TALLAHASSEE — Winning Florida is critical to Sen. John McCain's bid for the presidency, and his campaign announced a team Friday that it said will overpower Sen. Barack Obama's volunteer army.
Including state Republican Party workers, McCain will be assisted by about 30 full-time employees. What's more, 23 offices are being set up across the state, including one already in Tampa, that will serve as nerve centers for phone banks, door-to-door campaigning and other grass roots efforts.
"It's a very strong political machine," said Arlene DiBenigno, director of the Florida campaign. "And it's a machine you can point to. It's there. It's in every county."
Her comments were a not-so-subtle slam at the volunteer effort the Obama campaign says it will unleash on the state. About 400 college students and retirees from all over the United States are being dispatched as part of what they're calling an unprecedented ground game.
GOP chairman Jim Greer dismissed Obama's plan as "a phantom organizational structure." Still, Obama also has about 20 paid organizers in Florida and has been building staff. He is setting up a Florida headquarters in Ybor City.
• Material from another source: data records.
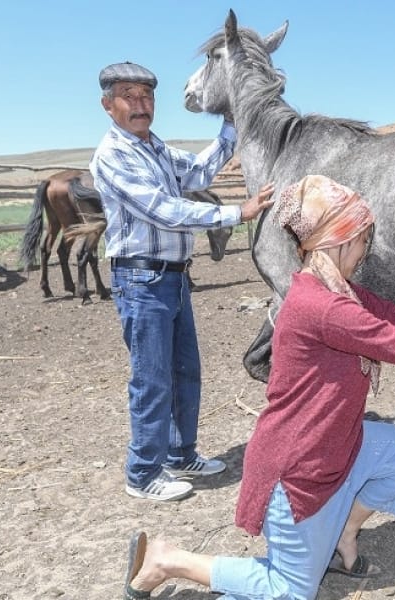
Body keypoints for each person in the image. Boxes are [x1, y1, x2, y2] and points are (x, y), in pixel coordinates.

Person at [121, 175, 395, 599]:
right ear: (338, 240)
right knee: (289, 591)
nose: (365, 251)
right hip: (299, 472)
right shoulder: (322, 306)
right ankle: (167, 561)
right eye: (363, 240)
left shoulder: (341, 292)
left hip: (342, 447)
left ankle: (345, 531)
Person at [90, 61, 275, 502]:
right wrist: (236, 213)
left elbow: (200, 172)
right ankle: (142, 473)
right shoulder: (113, 155)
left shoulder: (154, 148)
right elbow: (163, 210)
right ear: (108, 105)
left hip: (170, 279)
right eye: (129, 96)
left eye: (146, 96)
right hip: (141, 279)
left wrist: (232, 122)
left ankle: (179, 452)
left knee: (184, 371)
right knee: (152, 378)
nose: (140, 104)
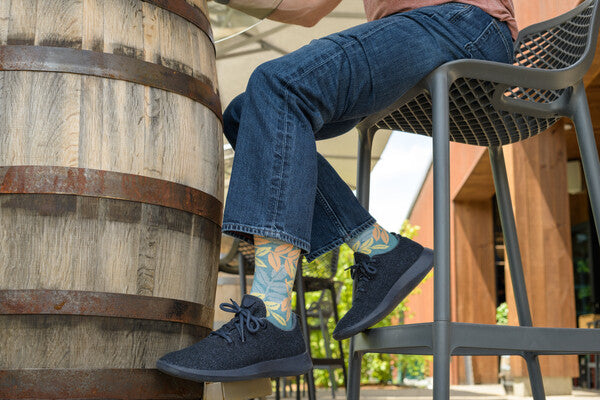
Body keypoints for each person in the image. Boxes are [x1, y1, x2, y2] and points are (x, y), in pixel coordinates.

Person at [156, 0, 517, 382]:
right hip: (419, 34)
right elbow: (307, 8)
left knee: (279, 85)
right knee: (248, 115)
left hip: (464, 23)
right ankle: (379, 247)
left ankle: (271, 313)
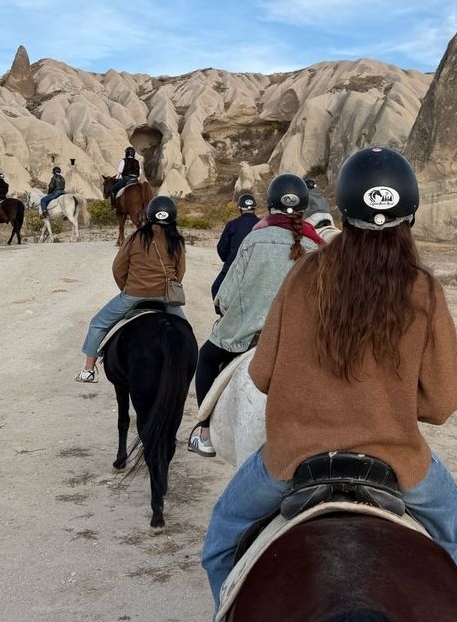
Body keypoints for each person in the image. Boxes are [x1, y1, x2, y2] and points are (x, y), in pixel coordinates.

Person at [196, 148, 457, 622]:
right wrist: (389, 402)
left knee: (221, 540)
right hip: (397, 461)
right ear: (410, 217)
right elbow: (442, 402)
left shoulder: (304, 277)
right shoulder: (423, 289)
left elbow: (264, 373)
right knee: (452, 525)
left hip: (293, 459)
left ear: (342, 214)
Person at [188, 174, 322, 457]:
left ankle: (205, 434)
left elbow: (226, 294)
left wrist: (226, 308)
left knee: (207, 359)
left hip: (249, 334)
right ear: (304, 208)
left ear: (270, 205)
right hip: (302, 341)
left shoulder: (254, 239)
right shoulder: (317, 246)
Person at [75, 195, 187, 383]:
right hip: (165, 298)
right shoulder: (177, 241)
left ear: (149, 215)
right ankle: (183, 369)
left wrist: (127, 289)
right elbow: (180, 271)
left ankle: (88, 370)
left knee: (98, 324)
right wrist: (167, 289)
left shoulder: (136, 237)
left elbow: (118, 268)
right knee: (185, 331)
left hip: (133, 295)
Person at [211, 191, 259, 305]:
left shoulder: (232, 224)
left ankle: (221, 315)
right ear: (254, 208)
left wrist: (227, 259)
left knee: (215, 288)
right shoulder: (262, 224)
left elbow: (221, 248)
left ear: (240, 208)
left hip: (232, 267)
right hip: (255, 268)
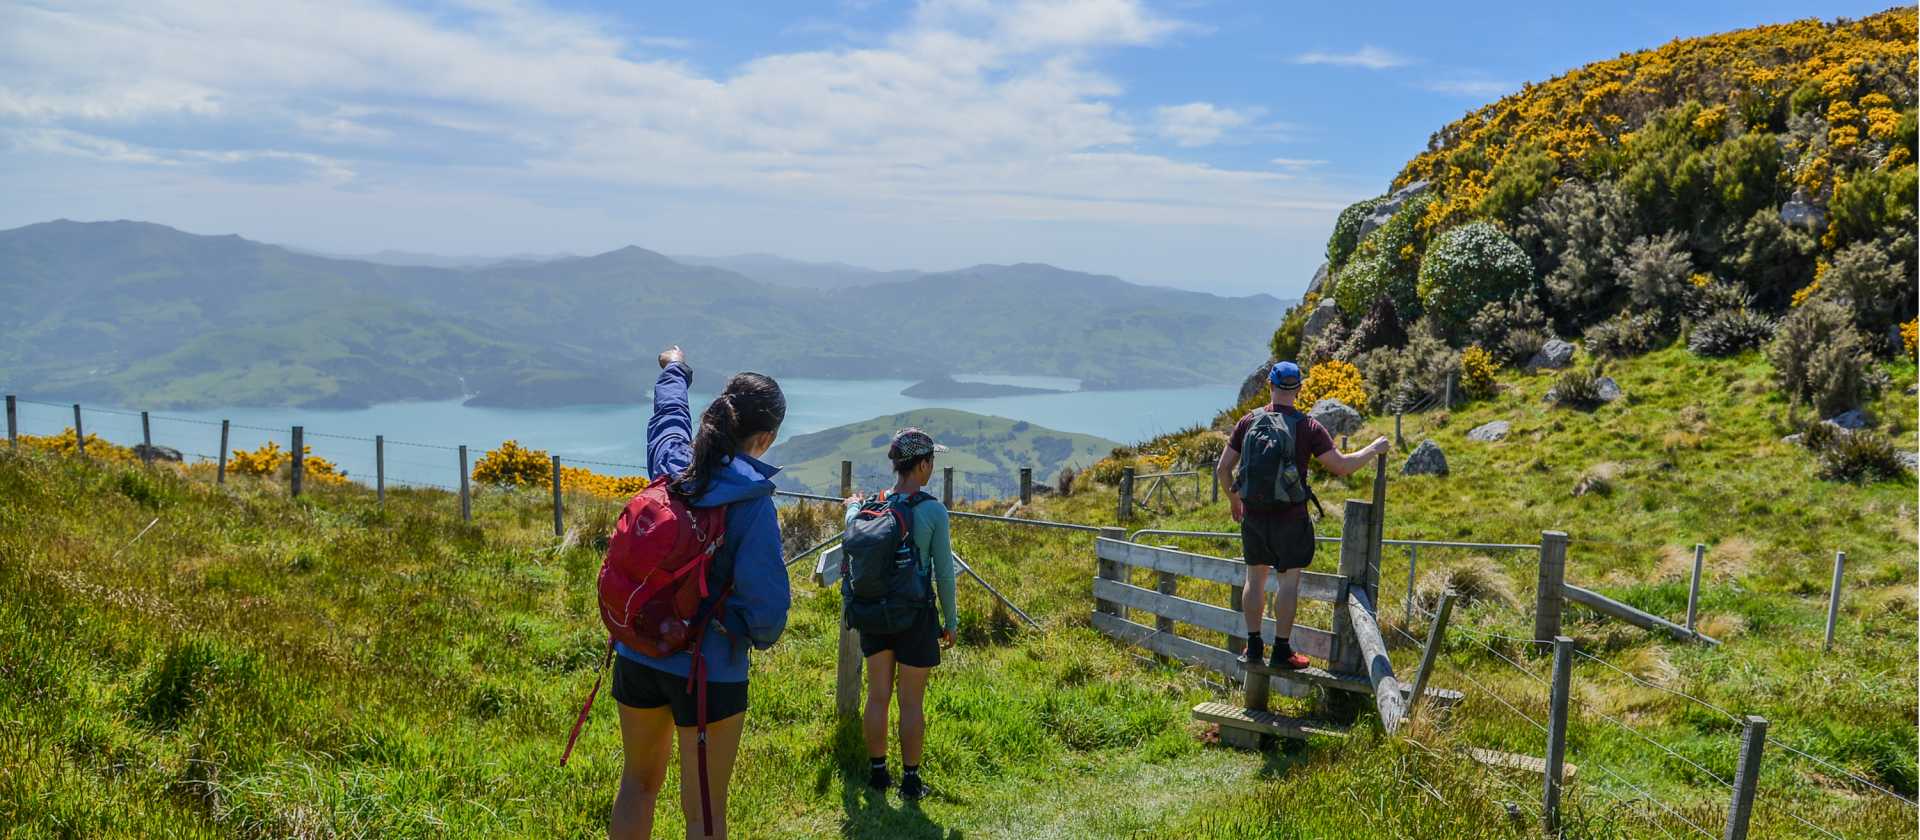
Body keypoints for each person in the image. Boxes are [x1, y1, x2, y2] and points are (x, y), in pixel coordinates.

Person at [609, 345, 791, 840]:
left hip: (638, 650)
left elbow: (668, 414)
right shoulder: (752, 505)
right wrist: (737, 630)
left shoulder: (672, 466)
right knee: (704, 813)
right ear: (766, 437)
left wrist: (675, 368)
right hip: (710, 671)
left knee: (638, 785)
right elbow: (769, 614)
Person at [1214, 361, 1387, 670]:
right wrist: (1373, 449)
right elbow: (1342, 466)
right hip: (1290, 517)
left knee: (1254, 579)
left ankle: (1253, 648)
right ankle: (1281, 651)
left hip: (1253, 515)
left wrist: (1233, 500)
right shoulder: (1308, 427)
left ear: (1269, 385)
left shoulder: (1248, 421)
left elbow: (1223, 469)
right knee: (1288, 583)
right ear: (1299, 389)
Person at [842, 428, 957, 802]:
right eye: (932, 462)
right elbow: (943, 573)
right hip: (916, 616)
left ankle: (878, 775)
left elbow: (852, 537)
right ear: (923, 464)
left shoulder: (870, 506)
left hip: (873, 613)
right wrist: (950, 622)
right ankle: (910, 781)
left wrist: (850, 508)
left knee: (877, 697)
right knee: (911, 703)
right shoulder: (933, 510)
The McCain staff will be augmented by paid state party "Victory" workers who will help with races up and down the ballot.
Heading that effort will be Jim Rimes, a former deputy chief of staff to Gov. Charlie Crist who now is a top official with the Republican Party of Florida. Crist and Sen. Mel Martinez, R-Fla., will co-chair the leadership team, with scores of other elected officials and party activists serving as vice chairs and steering committee members.
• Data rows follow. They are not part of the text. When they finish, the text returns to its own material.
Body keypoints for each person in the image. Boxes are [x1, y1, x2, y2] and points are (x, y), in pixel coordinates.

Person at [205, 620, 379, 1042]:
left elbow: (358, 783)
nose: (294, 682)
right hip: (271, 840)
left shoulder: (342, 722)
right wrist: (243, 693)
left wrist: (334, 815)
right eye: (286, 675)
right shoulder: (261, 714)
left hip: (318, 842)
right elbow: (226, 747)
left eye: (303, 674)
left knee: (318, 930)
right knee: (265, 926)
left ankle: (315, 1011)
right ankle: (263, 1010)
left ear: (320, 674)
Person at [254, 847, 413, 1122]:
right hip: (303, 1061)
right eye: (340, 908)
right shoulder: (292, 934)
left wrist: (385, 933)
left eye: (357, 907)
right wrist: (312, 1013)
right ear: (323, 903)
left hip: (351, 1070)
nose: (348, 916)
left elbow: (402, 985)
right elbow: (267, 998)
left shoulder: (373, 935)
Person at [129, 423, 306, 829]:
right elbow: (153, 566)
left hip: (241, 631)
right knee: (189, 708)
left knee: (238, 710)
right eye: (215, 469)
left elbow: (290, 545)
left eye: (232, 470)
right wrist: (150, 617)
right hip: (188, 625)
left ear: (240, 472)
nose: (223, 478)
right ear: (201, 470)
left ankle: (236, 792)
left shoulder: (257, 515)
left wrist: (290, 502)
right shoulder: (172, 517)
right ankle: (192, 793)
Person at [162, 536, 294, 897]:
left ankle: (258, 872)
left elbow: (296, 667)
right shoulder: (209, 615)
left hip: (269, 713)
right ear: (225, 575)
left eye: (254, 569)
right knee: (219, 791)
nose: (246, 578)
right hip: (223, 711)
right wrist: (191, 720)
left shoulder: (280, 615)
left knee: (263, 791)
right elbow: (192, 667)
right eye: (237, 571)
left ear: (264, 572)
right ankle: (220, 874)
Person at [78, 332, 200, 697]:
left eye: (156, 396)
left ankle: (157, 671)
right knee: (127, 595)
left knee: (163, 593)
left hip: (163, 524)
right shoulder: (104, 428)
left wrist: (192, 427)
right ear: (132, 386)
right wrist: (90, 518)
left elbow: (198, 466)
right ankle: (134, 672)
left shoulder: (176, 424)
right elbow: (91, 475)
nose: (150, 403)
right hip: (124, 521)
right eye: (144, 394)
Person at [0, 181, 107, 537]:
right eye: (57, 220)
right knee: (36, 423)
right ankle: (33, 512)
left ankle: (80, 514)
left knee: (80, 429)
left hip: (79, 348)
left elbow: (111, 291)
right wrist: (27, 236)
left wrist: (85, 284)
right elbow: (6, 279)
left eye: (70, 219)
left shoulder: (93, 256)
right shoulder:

The campaign also boasted Friday that it had chairs in each of the state's 67 counties. Hillsborough will be overseen by Greg Truax, Pinellas by Chet Renfro, Pasco by Bill Bunting and Hernando by Tommy Bronson.
Another familiar bay area face is joining the McCain team: Former WTSP-Ch. 10 anchor Mario Diaz is leaving St. Petersburg's CBS affiliate to take a job as a communication director.
Times staff writers Wes Allison and Eric Deggans contributed to this report.